(Provided records)
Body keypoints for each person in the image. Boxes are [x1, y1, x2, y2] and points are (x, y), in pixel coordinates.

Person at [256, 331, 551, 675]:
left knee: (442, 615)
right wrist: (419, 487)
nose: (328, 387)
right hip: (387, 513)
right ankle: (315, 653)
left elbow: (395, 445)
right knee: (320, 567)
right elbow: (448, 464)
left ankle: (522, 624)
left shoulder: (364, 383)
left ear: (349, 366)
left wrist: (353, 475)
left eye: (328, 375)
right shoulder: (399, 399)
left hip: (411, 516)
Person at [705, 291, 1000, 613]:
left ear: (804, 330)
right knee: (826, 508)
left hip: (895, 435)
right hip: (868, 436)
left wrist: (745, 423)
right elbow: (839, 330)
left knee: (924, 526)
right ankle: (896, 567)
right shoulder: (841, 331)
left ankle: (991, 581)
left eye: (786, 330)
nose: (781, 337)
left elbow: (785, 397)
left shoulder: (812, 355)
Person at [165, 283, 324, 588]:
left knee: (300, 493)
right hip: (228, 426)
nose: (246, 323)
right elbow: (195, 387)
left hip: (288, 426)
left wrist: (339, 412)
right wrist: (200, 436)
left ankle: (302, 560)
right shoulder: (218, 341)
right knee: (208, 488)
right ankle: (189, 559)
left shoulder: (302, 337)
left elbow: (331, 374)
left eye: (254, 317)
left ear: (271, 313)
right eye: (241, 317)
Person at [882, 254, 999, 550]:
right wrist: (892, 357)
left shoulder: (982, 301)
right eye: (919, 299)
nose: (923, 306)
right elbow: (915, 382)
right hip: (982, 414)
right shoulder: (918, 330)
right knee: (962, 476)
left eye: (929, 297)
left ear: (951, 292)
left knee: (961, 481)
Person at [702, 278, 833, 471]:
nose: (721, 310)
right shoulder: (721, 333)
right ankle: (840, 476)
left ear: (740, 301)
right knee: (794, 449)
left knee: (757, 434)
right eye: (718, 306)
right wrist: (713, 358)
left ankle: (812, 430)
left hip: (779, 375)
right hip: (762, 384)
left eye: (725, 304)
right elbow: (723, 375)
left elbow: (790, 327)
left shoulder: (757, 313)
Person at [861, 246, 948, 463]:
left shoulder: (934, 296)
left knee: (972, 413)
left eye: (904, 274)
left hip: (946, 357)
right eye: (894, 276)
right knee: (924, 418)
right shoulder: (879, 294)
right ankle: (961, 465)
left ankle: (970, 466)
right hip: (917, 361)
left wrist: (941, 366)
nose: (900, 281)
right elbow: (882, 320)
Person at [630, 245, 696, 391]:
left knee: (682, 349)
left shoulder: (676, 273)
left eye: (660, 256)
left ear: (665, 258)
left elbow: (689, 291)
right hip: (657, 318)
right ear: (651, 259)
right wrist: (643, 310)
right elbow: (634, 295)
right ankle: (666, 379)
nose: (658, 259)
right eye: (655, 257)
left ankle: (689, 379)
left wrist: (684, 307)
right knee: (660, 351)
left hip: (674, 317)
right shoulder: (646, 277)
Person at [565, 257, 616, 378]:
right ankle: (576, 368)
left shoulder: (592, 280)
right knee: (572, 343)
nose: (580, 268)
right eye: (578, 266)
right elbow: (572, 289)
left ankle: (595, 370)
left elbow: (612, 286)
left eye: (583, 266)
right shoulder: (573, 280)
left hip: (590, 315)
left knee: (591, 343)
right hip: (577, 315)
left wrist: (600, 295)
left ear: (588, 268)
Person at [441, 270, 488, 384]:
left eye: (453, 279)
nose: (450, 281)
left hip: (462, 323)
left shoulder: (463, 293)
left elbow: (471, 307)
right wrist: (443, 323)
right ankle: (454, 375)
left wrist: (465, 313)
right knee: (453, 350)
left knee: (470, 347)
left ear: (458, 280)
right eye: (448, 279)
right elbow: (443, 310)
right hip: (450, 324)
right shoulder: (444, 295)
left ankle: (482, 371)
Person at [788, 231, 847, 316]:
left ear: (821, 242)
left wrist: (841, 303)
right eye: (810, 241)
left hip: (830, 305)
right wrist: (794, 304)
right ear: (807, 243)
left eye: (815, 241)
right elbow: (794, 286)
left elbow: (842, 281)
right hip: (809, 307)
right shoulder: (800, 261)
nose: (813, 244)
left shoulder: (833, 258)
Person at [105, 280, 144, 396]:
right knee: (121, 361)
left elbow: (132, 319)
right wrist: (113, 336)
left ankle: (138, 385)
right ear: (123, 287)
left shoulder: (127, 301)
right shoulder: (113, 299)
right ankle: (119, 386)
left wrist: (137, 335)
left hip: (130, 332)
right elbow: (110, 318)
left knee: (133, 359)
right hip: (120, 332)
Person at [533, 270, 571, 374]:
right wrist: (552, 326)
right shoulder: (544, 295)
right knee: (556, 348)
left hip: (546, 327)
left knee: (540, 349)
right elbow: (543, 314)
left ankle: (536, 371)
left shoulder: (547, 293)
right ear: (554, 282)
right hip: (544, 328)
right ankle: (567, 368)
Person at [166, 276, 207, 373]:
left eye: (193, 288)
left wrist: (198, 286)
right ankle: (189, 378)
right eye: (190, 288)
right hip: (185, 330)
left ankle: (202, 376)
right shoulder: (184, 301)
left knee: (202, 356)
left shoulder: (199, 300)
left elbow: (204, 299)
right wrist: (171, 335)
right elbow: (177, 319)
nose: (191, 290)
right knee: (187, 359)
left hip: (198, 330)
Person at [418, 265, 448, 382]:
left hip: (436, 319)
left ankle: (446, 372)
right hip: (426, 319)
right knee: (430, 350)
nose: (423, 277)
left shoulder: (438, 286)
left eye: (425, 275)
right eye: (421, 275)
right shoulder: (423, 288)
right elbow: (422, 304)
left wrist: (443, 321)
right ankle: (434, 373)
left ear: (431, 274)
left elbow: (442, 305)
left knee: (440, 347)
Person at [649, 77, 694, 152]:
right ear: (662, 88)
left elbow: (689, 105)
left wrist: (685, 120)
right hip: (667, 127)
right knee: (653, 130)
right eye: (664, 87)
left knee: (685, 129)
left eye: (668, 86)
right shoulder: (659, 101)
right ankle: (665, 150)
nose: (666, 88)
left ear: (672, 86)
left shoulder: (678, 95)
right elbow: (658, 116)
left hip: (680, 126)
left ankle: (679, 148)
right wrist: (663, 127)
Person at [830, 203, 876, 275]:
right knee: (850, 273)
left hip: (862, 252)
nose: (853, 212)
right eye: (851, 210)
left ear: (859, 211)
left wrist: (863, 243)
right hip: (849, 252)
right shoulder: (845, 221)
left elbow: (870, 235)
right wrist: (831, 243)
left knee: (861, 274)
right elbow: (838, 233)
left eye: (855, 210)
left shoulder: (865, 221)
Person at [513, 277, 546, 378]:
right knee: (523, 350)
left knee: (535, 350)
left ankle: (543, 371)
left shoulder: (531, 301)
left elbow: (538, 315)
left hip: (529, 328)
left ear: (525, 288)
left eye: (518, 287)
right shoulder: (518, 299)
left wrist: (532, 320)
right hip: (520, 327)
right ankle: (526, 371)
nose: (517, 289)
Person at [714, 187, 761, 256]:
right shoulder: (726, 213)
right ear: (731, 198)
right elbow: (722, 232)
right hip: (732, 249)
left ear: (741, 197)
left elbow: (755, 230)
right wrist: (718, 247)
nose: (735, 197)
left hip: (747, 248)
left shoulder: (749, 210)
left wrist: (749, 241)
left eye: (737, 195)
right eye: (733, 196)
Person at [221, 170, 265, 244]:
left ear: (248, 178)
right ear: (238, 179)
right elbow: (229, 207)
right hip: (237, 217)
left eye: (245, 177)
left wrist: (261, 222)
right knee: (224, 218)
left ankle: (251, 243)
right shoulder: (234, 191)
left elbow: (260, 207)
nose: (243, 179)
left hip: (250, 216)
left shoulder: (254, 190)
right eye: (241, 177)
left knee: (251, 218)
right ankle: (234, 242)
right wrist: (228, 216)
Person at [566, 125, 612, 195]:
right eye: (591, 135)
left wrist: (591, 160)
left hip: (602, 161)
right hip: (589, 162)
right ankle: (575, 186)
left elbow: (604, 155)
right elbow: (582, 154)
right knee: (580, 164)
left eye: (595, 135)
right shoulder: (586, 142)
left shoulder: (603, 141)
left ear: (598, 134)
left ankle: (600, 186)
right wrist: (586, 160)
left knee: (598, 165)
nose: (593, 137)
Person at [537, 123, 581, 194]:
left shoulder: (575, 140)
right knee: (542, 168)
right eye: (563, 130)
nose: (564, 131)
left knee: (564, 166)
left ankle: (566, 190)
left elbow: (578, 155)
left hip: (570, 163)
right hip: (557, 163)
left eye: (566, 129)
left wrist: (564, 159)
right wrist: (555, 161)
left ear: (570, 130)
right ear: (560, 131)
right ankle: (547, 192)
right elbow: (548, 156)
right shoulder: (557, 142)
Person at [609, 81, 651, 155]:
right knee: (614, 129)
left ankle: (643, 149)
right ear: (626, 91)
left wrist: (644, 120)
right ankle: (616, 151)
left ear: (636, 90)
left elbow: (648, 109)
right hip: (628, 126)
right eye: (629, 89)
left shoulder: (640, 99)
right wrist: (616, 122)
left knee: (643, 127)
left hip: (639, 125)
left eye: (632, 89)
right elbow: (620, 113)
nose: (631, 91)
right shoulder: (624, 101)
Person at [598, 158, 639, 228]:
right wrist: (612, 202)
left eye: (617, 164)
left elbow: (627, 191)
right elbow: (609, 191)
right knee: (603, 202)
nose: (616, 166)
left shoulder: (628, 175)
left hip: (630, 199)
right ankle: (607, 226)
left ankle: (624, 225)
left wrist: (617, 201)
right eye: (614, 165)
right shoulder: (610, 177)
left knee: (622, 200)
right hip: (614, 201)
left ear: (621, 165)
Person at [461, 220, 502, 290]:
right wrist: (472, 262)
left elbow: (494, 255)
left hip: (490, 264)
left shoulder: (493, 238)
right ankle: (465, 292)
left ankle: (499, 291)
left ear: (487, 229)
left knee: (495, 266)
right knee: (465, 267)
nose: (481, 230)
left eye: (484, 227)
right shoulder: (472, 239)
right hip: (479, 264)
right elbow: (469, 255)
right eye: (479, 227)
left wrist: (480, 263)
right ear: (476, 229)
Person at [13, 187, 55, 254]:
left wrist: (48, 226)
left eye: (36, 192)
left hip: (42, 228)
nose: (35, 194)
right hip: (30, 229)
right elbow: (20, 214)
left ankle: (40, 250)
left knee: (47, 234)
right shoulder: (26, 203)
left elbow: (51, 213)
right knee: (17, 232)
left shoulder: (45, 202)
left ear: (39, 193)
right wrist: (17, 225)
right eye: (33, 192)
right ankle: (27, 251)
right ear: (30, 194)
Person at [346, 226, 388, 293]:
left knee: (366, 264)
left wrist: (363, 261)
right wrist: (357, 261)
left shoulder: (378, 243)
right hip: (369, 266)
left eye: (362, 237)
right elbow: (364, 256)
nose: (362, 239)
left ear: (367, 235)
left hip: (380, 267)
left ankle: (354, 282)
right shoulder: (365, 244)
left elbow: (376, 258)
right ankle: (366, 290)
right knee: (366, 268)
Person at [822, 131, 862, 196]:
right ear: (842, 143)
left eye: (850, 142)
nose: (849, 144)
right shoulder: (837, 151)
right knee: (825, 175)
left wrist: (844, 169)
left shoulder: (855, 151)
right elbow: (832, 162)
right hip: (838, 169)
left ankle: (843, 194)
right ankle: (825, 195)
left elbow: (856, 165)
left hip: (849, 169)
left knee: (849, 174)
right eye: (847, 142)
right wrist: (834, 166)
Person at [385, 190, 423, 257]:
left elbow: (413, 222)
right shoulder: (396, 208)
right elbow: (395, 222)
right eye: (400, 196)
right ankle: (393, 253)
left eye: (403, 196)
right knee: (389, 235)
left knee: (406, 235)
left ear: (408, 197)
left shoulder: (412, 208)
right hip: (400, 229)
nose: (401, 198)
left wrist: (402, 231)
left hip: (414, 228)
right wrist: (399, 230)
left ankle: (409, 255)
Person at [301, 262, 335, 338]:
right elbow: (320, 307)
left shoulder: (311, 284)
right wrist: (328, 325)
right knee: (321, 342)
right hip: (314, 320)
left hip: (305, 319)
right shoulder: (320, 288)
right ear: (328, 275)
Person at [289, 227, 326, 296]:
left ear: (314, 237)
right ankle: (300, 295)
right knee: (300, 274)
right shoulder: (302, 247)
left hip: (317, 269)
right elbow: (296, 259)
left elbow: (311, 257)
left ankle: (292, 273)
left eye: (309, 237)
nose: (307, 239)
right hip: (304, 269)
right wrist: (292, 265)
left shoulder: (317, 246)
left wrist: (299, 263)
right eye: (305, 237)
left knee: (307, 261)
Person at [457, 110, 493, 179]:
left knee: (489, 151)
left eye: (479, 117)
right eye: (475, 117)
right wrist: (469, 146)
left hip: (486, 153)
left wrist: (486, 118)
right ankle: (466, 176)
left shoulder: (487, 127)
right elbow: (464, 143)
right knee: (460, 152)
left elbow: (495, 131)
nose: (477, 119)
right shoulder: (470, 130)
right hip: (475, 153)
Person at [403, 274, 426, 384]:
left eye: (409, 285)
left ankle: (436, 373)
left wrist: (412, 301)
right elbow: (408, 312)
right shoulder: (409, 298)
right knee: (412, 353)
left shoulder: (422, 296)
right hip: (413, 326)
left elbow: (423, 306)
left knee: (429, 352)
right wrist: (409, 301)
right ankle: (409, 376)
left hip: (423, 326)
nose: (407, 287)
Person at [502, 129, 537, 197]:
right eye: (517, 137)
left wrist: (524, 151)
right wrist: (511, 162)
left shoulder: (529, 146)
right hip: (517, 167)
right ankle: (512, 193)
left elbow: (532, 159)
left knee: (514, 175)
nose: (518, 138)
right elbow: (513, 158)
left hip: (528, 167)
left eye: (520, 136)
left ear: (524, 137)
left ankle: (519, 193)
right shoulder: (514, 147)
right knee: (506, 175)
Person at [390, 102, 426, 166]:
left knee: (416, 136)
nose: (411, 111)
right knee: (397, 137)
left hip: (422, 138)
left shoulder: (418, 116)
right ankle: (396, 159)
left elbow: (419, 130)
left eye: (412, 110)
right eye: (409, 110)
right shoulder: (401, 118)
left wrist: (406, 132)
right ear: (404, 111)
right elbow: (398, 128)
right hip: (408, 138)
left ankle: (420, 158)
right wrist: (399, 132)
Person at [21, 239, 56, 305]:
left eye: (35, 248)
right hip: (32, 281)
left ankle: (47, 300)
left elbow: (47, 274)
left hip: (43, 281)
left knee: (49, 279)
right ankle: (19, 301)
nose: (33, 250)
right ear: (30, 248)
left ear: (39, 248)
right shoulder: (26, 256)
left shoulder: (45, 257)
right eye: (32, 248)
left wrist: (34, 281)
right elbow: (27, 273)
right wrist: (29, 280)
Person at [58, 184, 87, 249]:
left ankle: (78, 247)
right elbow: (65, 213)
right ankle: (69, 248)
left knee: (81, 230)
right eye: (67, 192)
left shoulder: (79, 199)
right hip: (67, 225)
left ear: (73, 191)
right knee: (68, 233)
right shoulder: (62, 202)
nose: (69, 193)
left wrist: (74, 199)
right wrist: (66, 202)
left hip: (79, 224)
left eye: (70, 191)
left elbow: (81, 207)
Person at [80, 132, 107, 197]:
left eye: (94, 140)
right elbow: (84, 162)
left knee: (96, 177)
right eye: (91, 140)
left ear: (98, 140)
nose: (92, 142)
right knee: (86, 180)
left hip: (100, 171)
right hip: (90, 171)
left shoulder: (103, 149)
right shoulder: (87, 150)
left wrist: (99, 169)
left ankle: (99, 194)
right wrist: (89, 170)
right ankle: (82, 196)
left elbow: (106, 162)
(End Provided records)
In the records above, find the line with "left ear: (39, 193)"; write out exactly that line and each one after it, stopping after the line with "right shoulder: (365, 244)".

left ear: (39, 193)
right wrist: (17, 225)
right eye: (33, 192)
right ankle: (27, 251)
right ear: (30, 194)
Person at [346, 226, 388, 293]:
left knee: (366, 264)
left wrist: (363, 261)
right wrist: (357, 261)
left shoulder: (378, 243)
right hip: (369, 266)
left eye: (362, 237)
right elbow: (364, 256)
nose: (362, 239)
left ear: (367, 235)
left hip: (380, 267)
left ankle: (354, 282)
right shoulder: (365, 244)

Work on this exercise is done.